◆ Activity: Exactly as written, retype the listing below, omitting the pictures.

◆ Supplied entries:
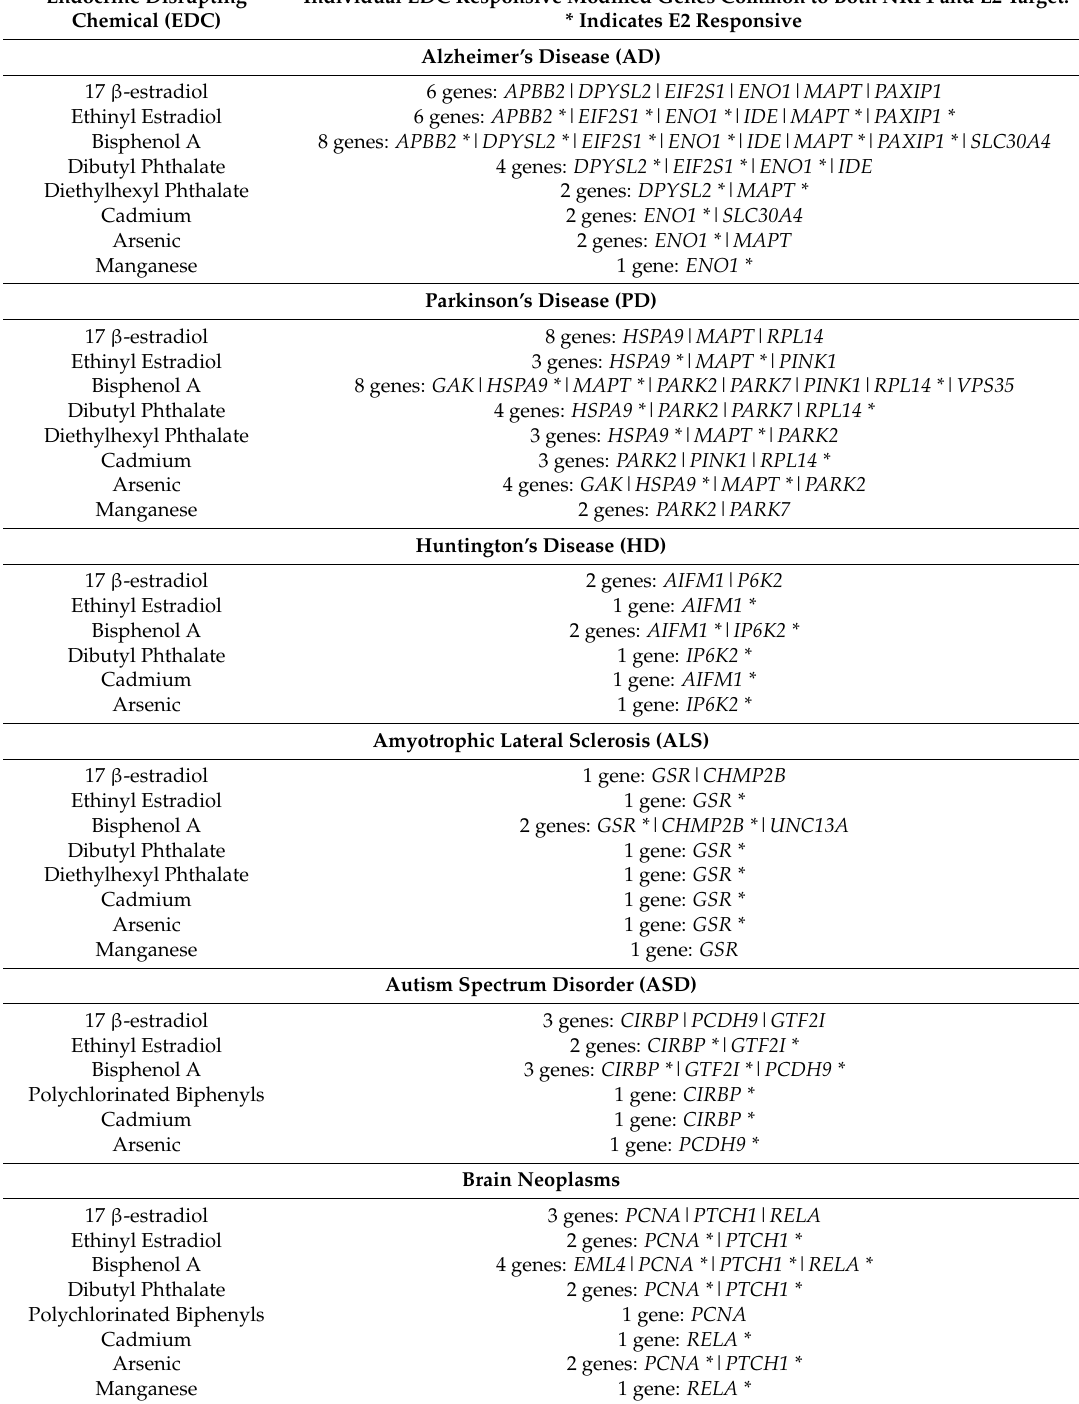
Table 5. Interaction of estrogenic endocrine disrupting chemicals modified genes with estrogen signaling and NRF1 network genes in the individual neurodegenerative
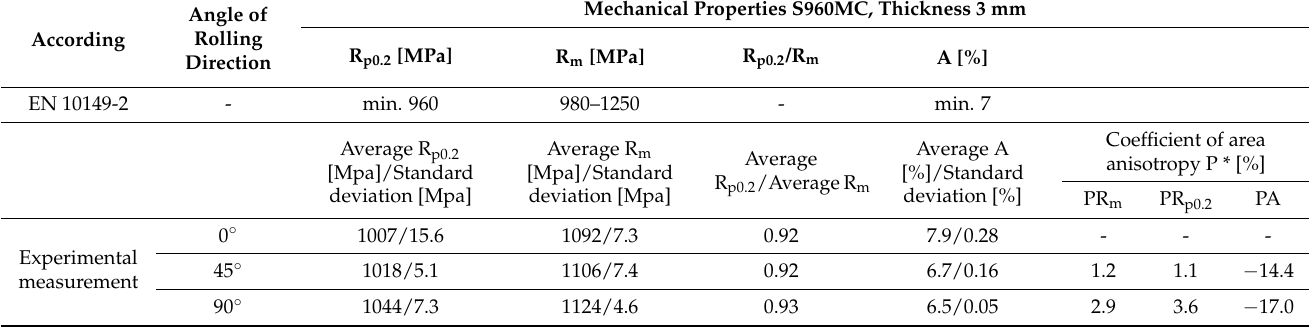
Table 2. Mechanical properties of S960MC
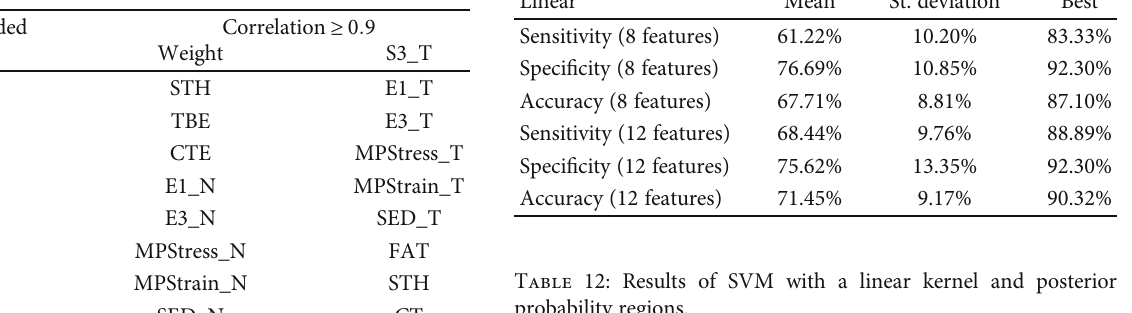
Table 8: Attributes directly included and those included because of their high correlation ( ≥ 0.9).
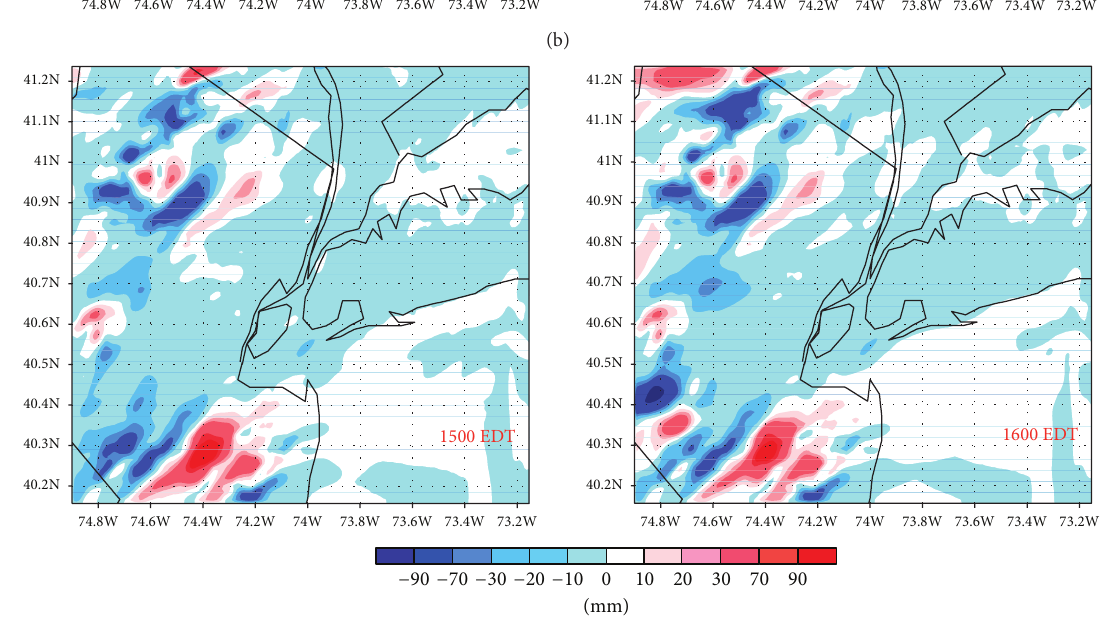
Figure 10: Hourly total accumulated precipitation difference between Run 1 and Run 2 over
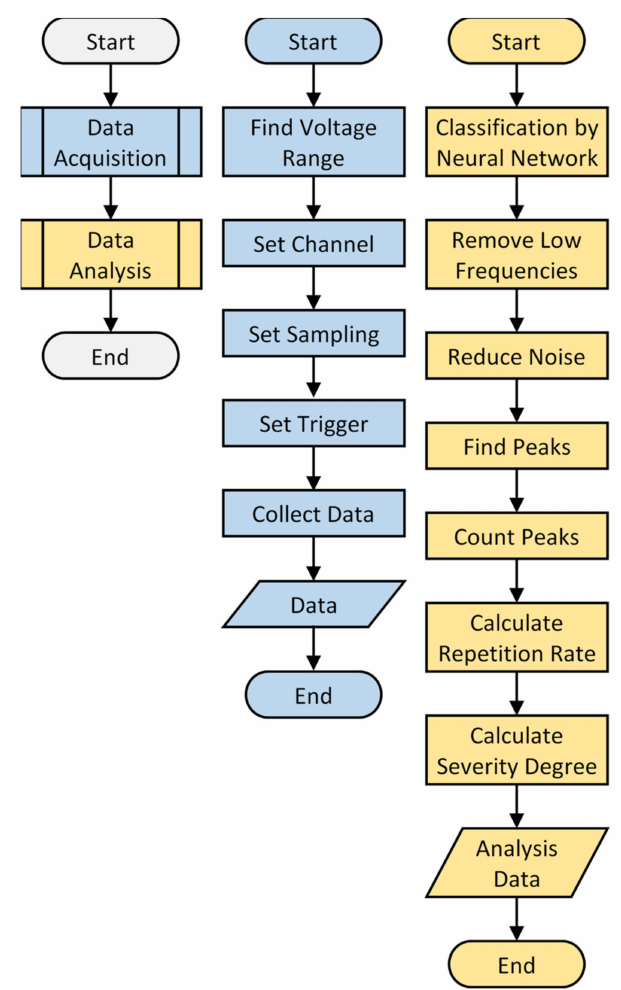
Figure 1. Flowchart of the implemented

◆ Reply to the exercise:
Table 5. Interaction of estrogenic endocrine disrupting chemicals modified genes with estrogen signaling and NRF1 network genes in the individual neurodegenerative
Table 2. Mechanical properties of S960MC
Table 8: Attributes directly included and those included because of their high correlation ( ≥ 0.9).
Figure 10: Hourly total accumulated precipitation difference between Run 1 and Run 2 over
Figure 1. Flowchart of the implemented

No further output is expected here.